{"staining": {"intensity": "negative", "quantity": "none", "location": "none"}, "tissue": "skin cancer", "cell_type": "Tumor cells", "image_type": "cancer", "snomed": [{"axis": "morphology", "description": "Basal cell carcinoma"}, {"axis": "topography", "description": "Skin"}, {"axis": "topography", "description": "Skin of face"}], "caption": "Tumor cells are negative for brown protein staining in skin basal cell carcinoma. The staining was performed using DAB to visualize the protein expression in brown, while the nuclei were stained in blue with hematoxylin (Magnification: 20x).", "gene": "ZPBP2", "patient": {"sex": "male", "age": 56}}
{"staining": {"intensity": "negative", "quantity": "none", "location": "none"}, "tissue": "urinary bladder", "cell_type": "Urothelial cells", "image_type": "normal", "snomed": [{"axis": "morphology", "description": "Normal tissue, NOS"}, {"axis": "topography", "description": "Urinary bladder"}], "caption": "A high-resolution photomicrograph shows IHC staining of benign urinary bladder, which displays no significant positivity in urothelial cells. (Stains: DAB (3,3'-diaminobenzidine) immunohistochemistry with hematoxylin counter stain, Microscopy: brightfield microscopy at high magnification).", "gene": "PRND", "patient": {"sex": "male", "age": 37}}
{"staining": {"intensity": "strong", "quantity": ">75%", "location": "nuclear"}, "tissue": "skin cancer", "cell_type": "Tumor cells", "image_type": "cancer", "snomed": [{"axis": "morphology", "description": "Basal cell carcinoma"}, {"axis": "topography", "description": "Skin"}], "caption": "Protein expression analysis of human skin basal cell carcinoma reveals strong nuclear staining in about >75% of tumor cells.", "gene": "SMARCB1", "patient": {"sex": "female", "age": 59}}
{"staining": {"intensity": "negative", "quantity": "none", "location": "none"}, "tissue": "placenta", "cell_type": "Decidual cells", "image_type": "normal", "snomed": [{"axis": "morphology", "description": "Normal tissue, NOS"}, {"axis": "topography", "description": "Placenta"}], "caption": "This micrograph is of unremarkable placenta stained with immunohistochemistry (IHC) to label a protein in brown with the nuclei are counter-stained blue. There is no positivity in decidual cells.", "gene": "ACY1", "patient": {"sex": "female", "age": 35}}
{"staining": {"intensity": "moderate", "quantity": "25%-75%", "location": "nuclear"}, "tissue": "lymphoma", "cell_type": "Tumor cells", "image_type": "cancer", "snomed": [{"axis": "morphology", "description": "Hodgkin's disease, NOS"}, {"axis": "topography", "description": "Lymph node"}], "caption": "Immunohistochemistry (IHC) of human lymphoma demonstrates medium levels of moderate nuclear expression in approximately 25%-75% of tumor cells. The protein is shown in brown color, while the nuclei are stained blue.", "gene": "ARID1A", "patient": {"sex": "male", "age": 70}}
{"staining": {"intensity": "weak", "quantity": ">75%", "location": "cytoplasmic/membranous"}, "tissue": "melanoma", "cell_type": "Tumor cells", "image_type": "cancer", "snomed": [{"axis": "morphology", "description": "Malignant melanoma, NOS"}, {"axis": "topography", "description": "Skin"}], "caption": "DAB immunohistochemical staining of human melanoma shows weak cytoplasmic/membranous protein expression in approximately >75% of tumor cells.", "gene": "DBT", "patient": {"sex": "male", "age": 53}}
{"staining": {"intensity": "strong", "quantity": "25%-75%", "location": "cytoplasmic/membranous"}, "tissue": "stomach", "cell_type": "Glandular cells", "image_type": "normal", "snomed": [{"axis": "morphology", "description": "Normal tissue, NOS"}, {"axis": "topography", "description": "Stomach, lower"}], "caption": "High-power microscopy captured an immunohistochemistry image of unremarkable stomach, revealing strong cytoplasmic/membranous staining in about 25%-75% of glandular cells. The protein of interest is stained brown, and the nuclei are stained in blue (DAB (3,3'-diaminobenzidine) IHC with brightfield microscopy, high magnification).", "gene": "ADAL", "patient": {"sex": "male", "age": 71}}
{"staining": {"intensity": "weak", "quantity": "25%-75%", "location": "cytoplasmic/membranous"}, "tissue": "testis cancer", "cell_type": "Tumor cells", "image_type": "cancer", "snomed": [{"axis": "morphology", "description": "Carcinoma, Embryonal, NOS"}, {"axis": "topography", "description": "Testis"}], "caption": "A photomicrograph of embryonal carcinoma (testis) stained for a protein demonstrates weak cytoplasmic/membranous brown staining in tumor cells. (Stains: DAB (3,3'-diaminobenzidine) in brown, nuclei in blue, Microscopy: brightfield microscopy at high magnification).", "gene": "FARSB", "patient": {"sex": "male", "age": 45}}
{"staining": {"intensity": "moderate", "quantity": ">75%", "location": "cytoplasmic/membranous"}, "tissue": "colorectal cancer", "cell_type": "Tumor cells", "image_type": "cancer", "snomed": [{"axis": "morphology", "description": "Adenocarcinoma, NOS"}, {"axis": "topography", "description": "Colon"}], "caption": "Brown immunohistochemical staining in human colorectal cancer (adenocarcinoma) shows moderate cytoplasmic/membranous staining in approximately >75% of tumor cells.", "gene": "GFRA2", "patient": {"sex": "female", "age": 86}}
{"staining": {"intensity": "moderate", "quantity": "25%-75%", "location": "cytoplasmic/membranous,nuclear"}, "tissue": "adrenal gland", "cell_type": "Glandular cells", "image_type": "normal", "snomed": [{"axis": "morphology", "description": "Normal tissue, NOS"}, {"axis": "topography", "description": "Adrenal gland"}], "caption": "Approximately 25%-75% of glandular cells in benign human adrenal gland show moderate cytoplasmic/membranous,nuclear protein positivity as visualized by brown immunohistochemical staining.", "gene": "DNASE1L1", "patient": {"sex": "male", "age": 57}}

--------------------------------------------------

● **Work required**: Reproduce, character for character, only the lines of the preceding data that start at the line with "high-resolution photomicrograph shows" and end at the line with "micrograph is of", both included.

● **Task output**:
{"staining": {"intensity": "negative", "quantity": "none", "location": "none"}, "tissue": "urinary bladder", "cell_type": "Urothelial cells", "image_type": "normal", "snomed": [{"axis": "morphology", "description": "Normal tissue, NOS"}, {"axis": "topography", "description": "Urinary bladder"}], "caption": "A high-resolution photomicrograph shows IHC staining of benign urinary bladder, which displays no significant positivity in urothelial cells. (Stains: DAB (3,3'-diaminobenzidine) immunohistochemistry with hematoxylin counter stain, Microscopy: brightfield microscopy at high magnification).", "gene": "PRND", "patient": {"sex": "male", "age": 37}}
{"staining": {"intensity": "strong", "quantity": ">75%", "location": "nuclear"}, "tissue": "skin cancer", "cell_type": "Tumor cells", "image_type": "cancer", "snomed": [{"axis": "morphology", "description": "Basal cell carcinoma"}, {"axis": "topography", "description": "Skin"}], "caption": "Protein expression analysis of human skin basal cell carcinoma reveals strong nuclear staining in about >75% of tumor cells.", "gene": "SMARCB1", "patient": {"sex": "female", "age": 59}}
{"staining": {"intensity": "negative", "quantity": "none", "location": "none"}, "tissue": "placenta", "cell_type": "Decidual cells", "image_type": "normal", "snomed": [{"axis": "morphology", "description": "Normal tissue, NOS"}, {"axis": "topography", "description": "Placenta"}], "caption": "This micrograph is of unremarkable placenta stained with immunohistochemistry (IHC) to label a protein in brown with the nuclei are counter-stained blue. There is no positivity in decidual cells.", "gene": "ACY1", "patient": {"sex": "female", "age": 35}}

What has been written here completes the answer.